Qualifying Project Examples and Geographic Priorities
Good Jobs for Michigan has funded a range of project types since its 2017 launch, and understanding the program's track record helps developers identify the highest-probability use cases. Corporate headquarters relocations and consolidations are the program's sweet spot. A company moving its 250-person headquarters from out of state to a new downtown Detroit office tower qualifies immediately if wages clear the threshold — and at 250 jobs averaging $90,000, the Good Jobs capture could exceed $3 million annually at 100% withholding capture over 10 years. For the developer, this translates to a creditworthy tenant with a state-backed economic commitment, dramatically improving construction loan terms and long-term hold value. Large technology and professional services expansions are the second major category. A financial technology firm opening a 200-person Michigan operations center, a healthcare IT company establishing a regional hub, or an automotive technology supplier locating its software development team in Michigan all represent qualifying scenarios. These employers are actively recruited by MEDC's business development team, and developers who maintain relationships with site selectors and commercial brokers working these deals gain early access to the pipeline.

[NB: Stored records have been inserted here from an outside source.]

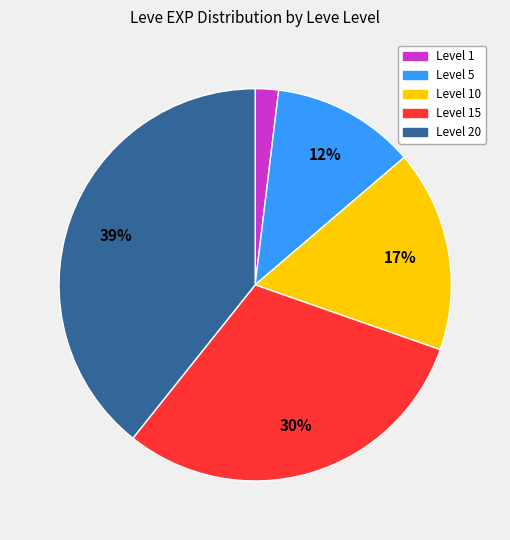

Does any single category account for the majority?

No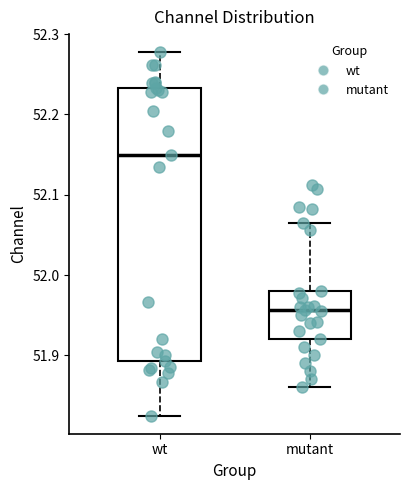

Which box has the lowest median line?

mutant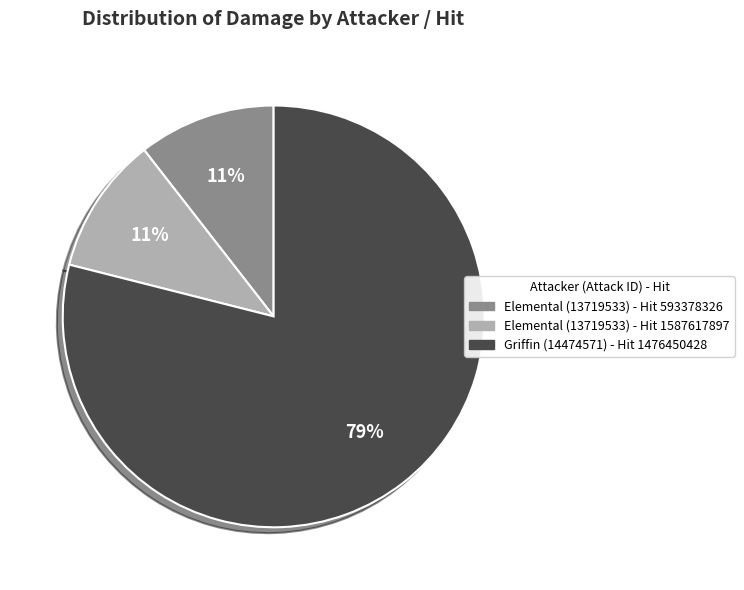

To the nearest percent, what percentage of the pie is Elemental (13719533) - Hit 593378326?

11%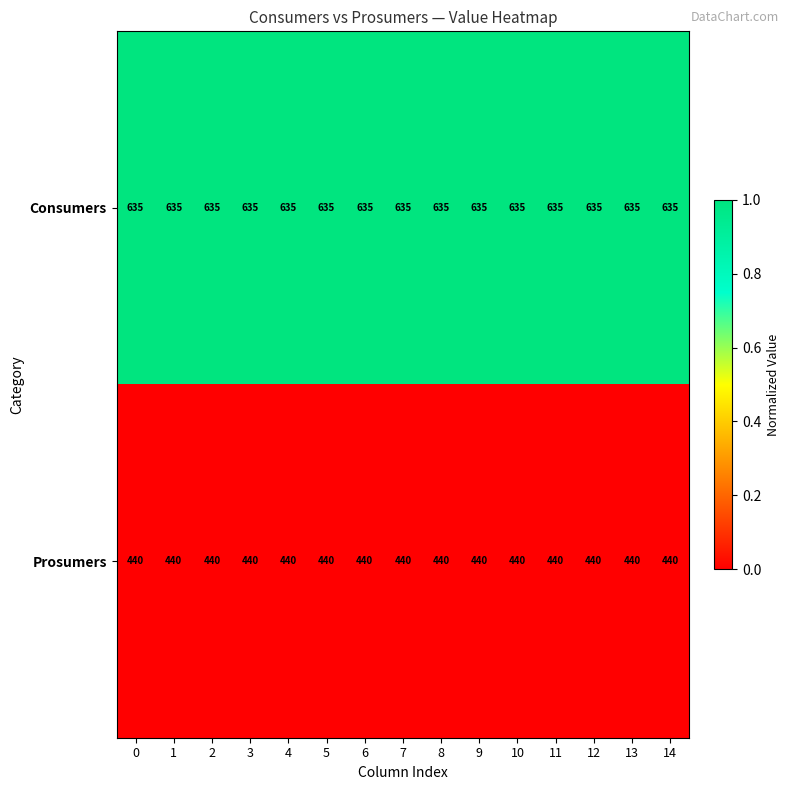

What is the spread (max minus min) of values at 2?

195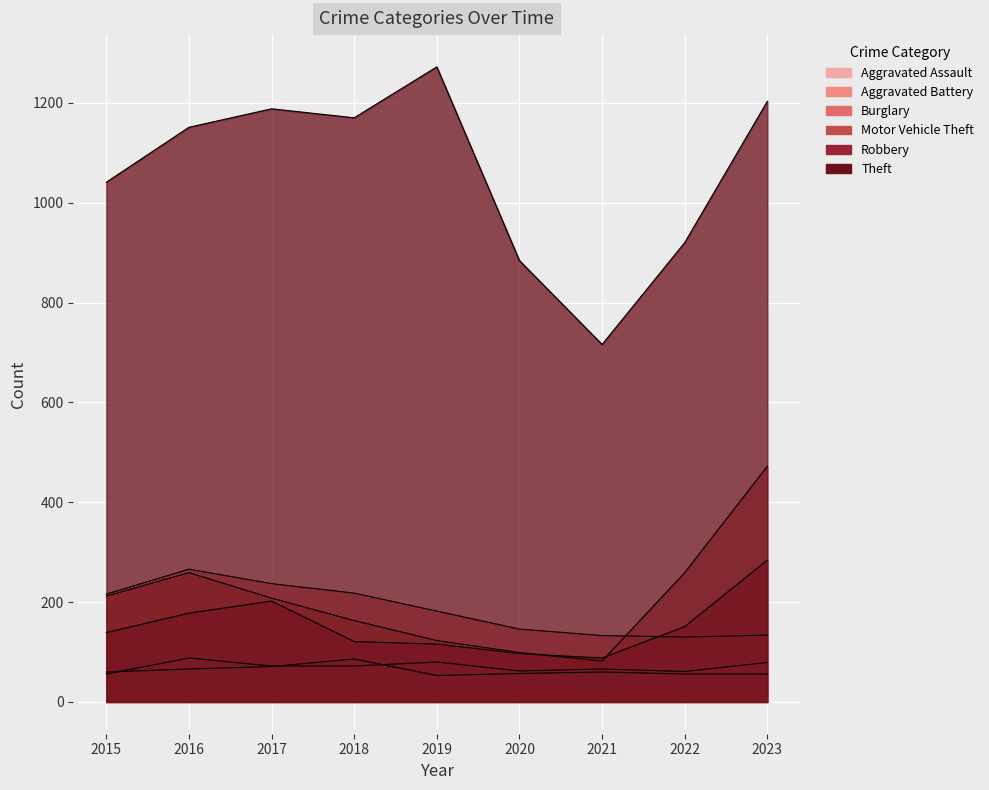

Which has a higher value, 2017 or 2015?

2017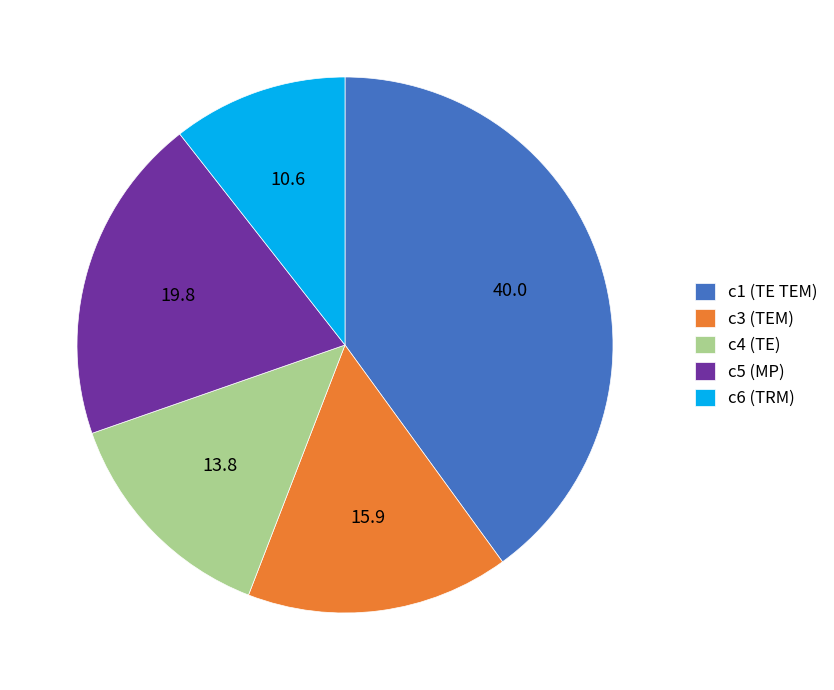

Approximately how many times larger is the value at c5 (MP) compared to c4 (TE)?

1.4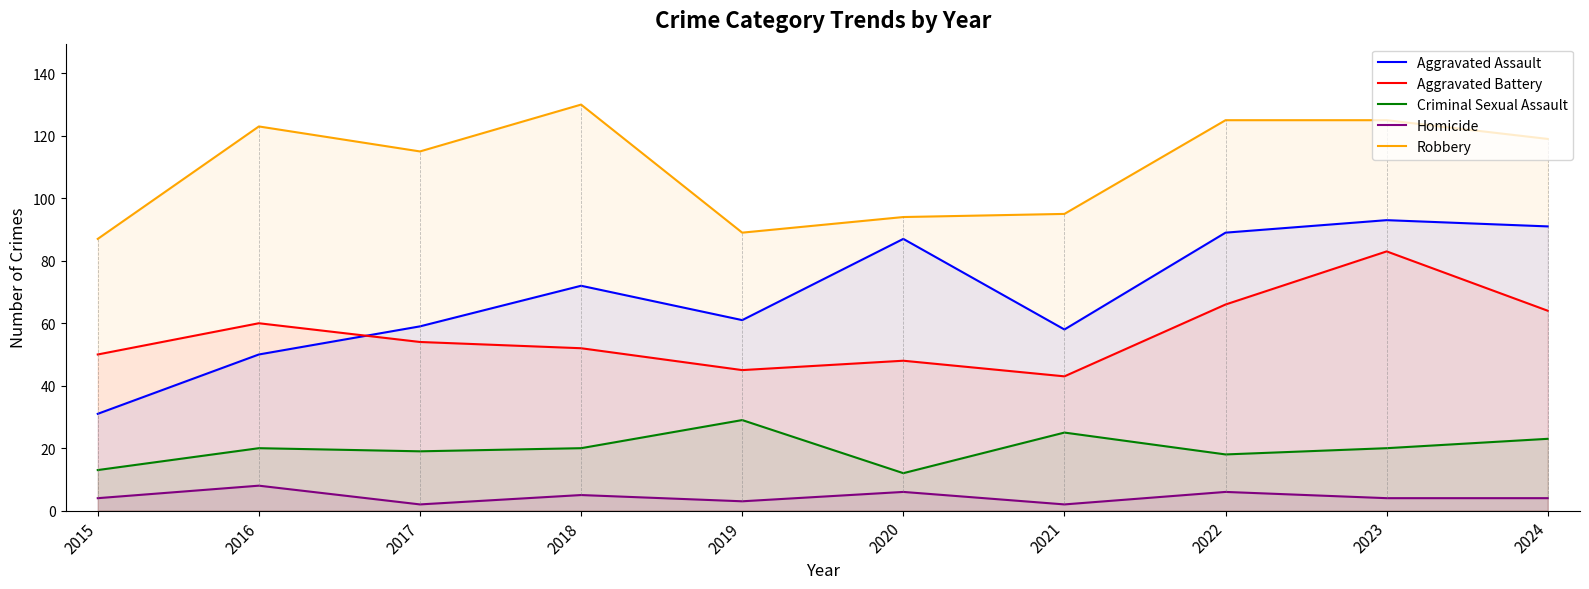

Reading left to right, what are all the values shown in this chart?

Aggravated Assault: 31	50	59	72	61	87	58	89	93	91
Aggravated Battery: 50	60	54	52	45	48	43	66	83	64
Criminal Sexual Assault: 13	20	19	20	29	12	25	18	20	23
Homicide: 4	8	2	5	3	6	2	6	4	4
Robbery: 87	123	115	130	89	94	95	125	125	119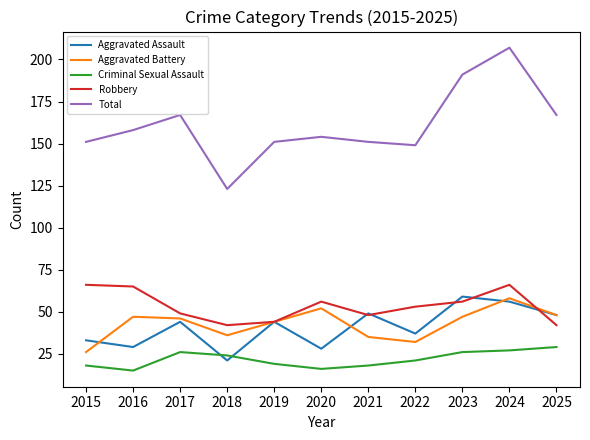

What is the sum of all Criminal Sexual Assault values?

239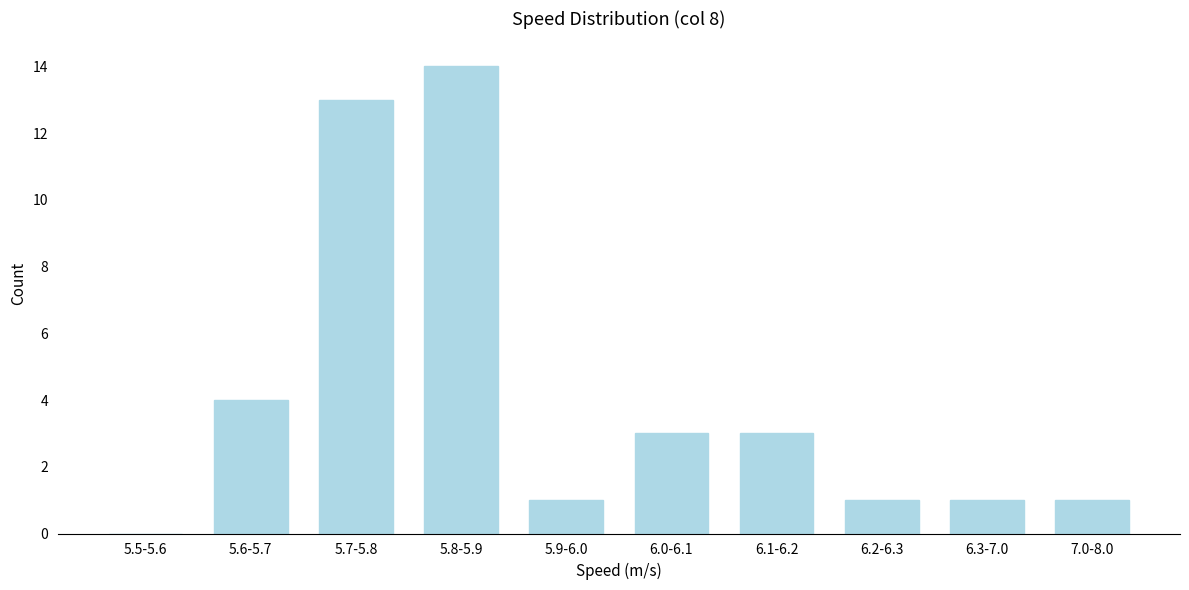

Reading right to left, list all the values displayed in this chart.

7.0-8.0=1	6.3-7.0=1	6.2-6.3=1	6.1-6.2=3	6.0-6.1=3	5.9-6.0=1	5.8-5.9=14	5.7-5.8=13	5.6-5.7=4	5.5-5.6=0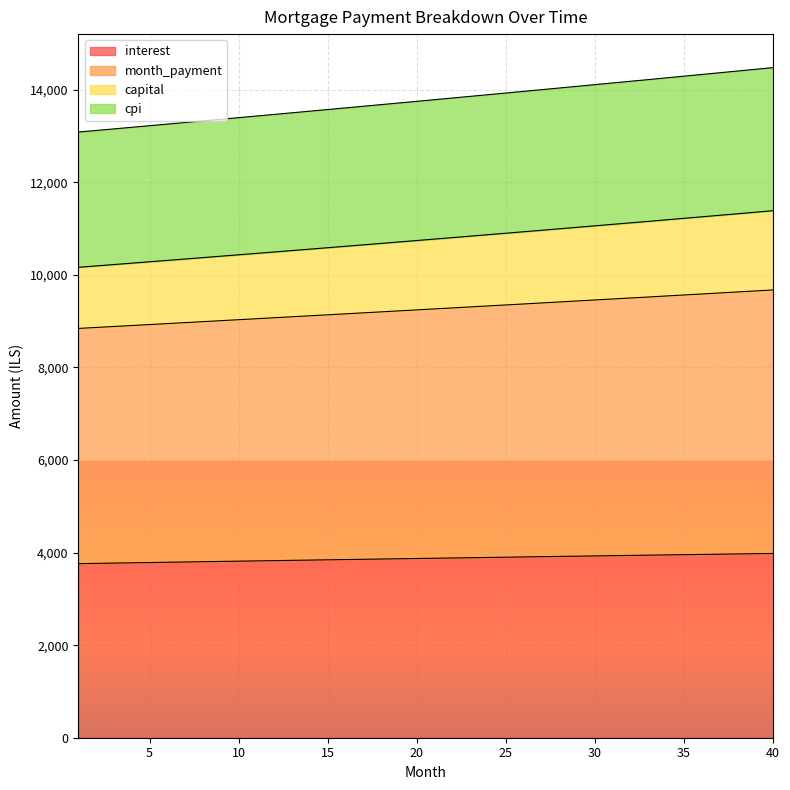

True or false: month_payment and interest cross at least once.

False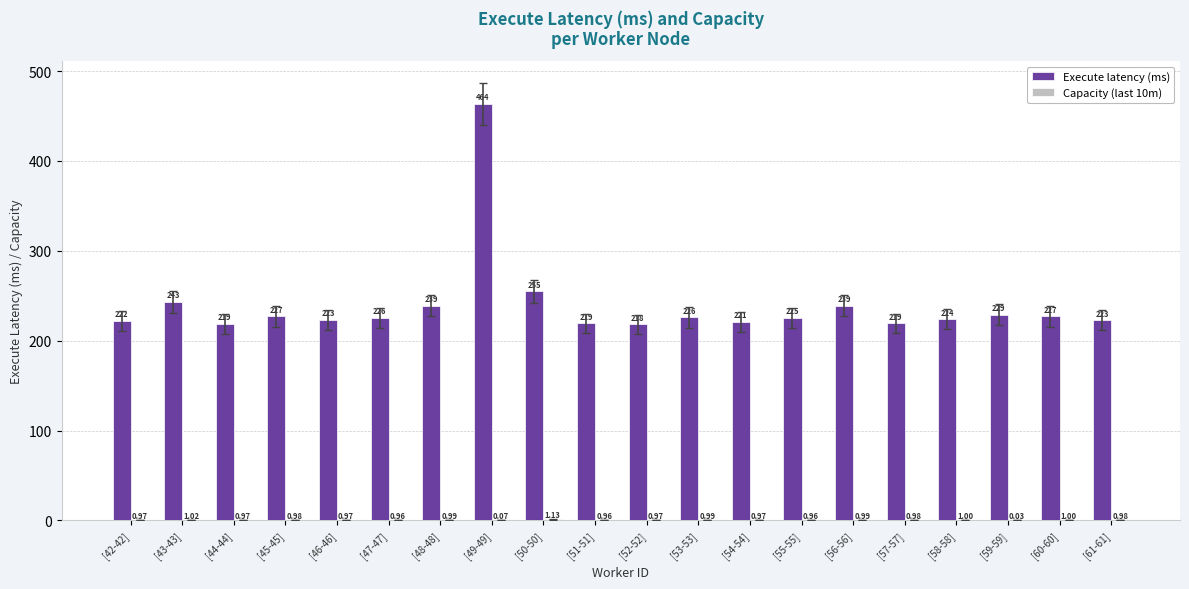

Which series changed the most between [53-53] and [55-55]?

Execute latency (ms)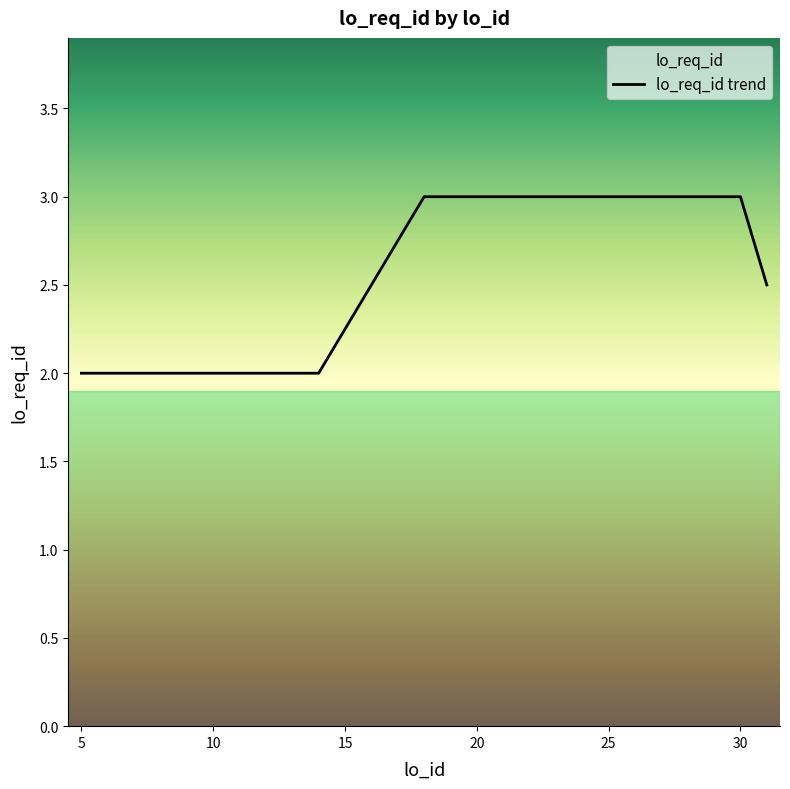

Which has a higher value, 8 or 18?

18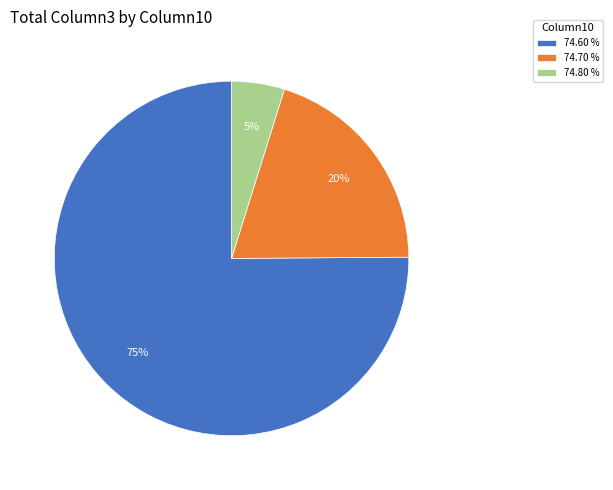

Is 74.60 % the majority of the pie?

Yes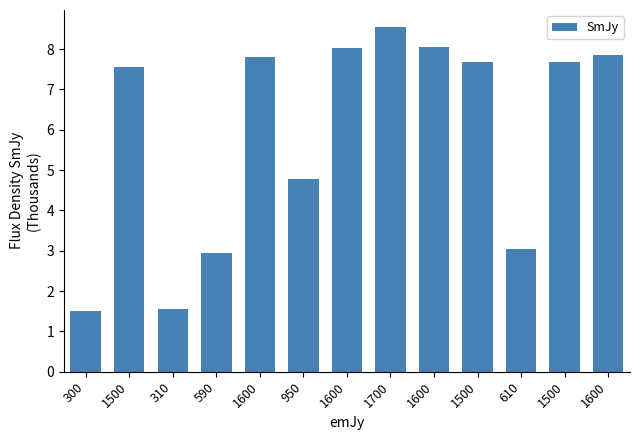

How many bars are there in total?

13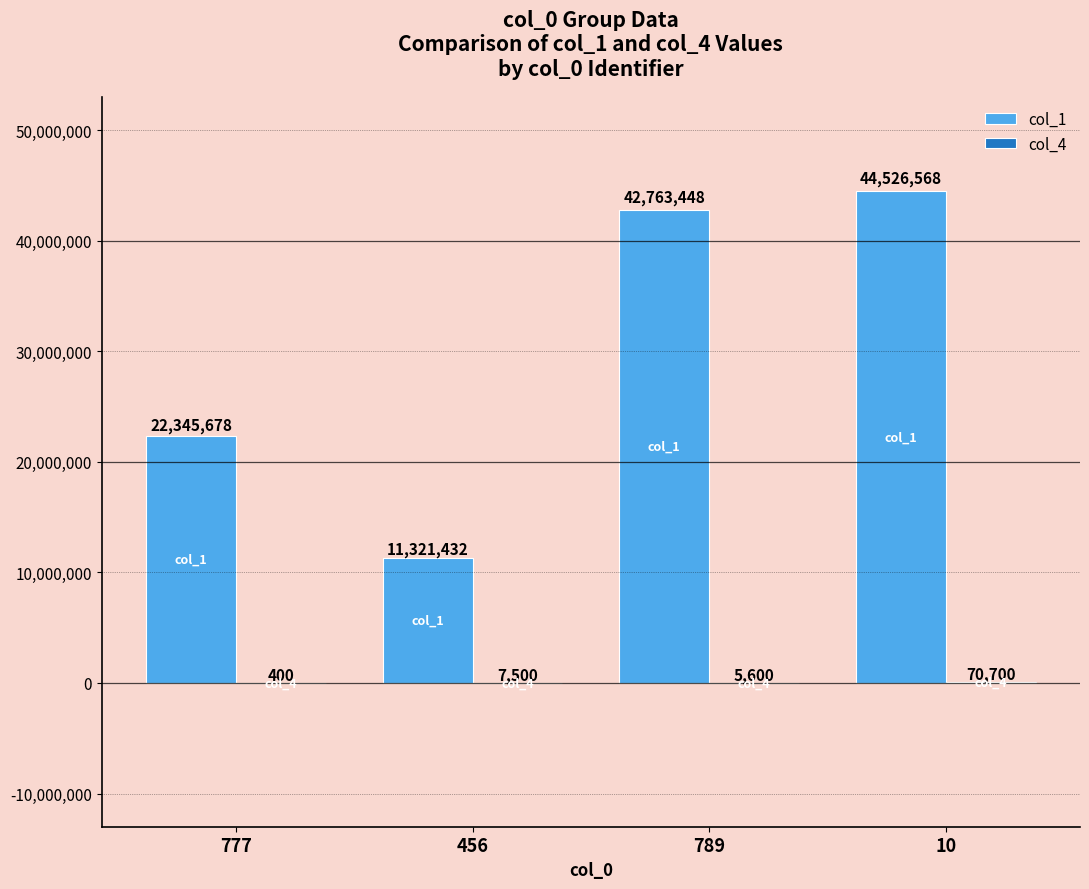

Which series has the largest total across all categories?

col_1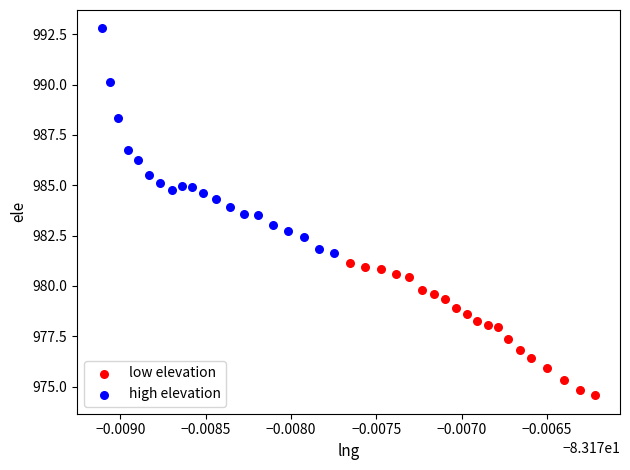

Which series contains the highest Y value?

high elevation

Geographically, MEDC gives preference to projects in Michigan's major urban centers — Detroit, Grand Rapids, Lansing, Ann Arbor, Flint, and Saginaw — as well as distressed rural communities with high unemployment. Projects in Opportunity Zones that also qualify for Good Jobs create particularly strong stacking potential. While the program is statewide, MEDC's community development mission means that catalytic projects in underserved areas often receive more favorable terms and faster processing than equivalent projects in already-healthy suburban markets.